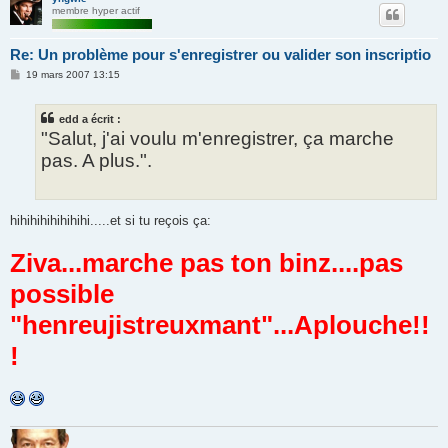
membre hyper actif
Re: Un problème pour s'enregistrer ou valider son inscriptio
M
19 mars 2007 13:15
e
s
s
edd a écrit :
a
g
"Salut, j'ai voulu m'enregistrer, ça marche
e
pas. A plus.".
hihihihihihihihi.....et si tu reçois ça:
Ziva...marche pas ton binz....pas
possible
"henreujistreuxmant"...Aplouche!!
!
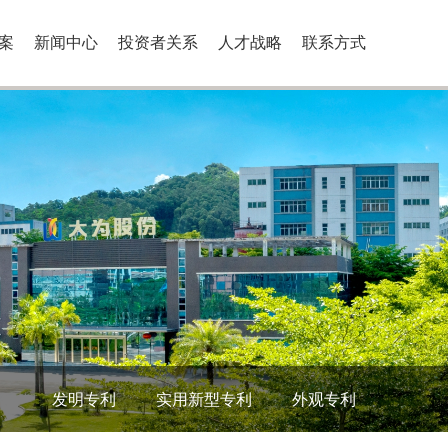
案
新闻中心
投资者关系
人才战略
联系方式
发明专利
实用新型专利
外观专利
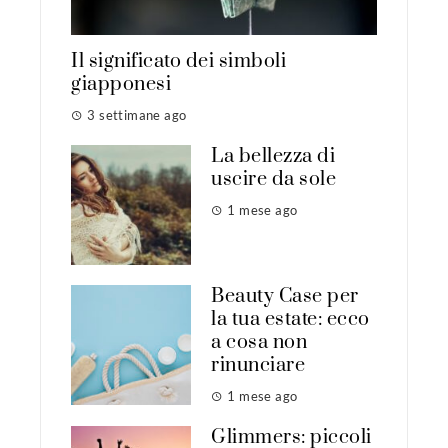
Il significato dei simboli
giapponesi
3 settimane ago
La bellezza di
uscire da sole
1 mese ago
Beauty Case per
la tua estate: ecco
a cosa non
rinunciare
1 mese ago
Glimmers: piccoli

◆ ◆ ◆ ◆ ◆ ◆ ◆

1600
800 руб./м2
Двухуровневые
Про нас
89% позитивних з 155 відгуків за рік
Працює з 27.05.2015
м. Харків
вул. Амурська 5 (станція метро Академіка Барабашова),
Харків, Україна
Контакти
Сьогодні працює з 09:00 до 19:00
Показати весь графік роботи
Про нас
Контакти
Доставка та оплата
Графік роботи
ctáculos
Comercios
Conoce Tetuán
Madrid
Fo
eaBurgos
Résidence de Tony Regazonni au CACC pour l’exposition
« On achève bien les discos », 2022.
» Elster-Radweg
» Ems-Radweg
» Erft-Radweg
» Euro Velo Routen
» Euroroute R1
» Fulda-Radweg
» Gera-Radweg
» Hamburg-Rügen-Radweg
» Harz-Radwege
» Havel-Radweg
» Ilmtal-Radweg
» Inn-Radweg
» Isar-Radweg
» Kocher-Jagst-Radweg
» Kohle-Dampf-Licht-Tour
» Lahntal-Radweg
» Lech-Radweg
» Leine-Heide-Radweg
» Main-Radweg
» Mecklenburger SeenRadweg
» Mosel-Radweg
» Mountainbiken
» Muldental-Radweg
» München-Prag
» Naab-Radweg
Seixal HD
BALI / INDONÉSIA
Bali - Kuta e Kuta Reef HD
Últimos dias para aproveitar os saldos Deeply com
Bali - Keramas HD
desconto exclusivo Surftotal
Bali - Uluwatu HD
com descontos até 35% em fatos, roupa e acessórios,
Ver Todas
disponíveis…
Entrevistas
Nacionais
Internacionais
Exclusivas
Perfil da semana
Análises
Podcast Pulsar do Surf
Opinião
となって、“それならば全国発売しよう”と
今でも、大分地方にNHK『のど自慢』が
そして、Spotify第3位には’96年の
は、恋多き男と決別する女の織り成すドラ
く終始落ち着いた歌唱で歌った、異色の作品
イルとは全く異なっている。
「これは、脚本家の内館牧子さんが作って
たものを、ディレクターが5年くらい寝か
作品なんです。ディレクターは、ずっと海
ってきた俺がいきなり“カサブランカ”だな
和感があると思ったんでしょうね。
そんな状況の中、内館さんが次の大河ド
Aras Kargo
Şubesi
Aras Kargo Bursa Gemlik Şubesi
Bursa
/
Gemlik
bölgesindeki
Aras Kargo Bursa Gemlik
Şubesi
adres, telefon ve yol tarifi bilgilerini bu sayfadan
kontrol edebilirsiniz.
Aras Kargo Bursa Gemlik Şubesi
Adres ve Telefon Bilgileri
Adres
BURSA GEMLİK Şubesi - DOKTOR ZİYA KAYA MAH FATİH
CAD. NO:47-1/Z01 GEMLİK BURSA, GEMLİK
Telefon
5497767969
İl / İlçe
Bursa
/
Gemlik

◆ ◆ ◆ ◆ ◆ ◆ ◆

Exercise objective: Find each line above that contains the string "marche", with case counting, and copy those lines out.

Answer box:
"Salut, j'ai voulu m'enregistrer, ça marche
Ziva...marche pas ton binz....pas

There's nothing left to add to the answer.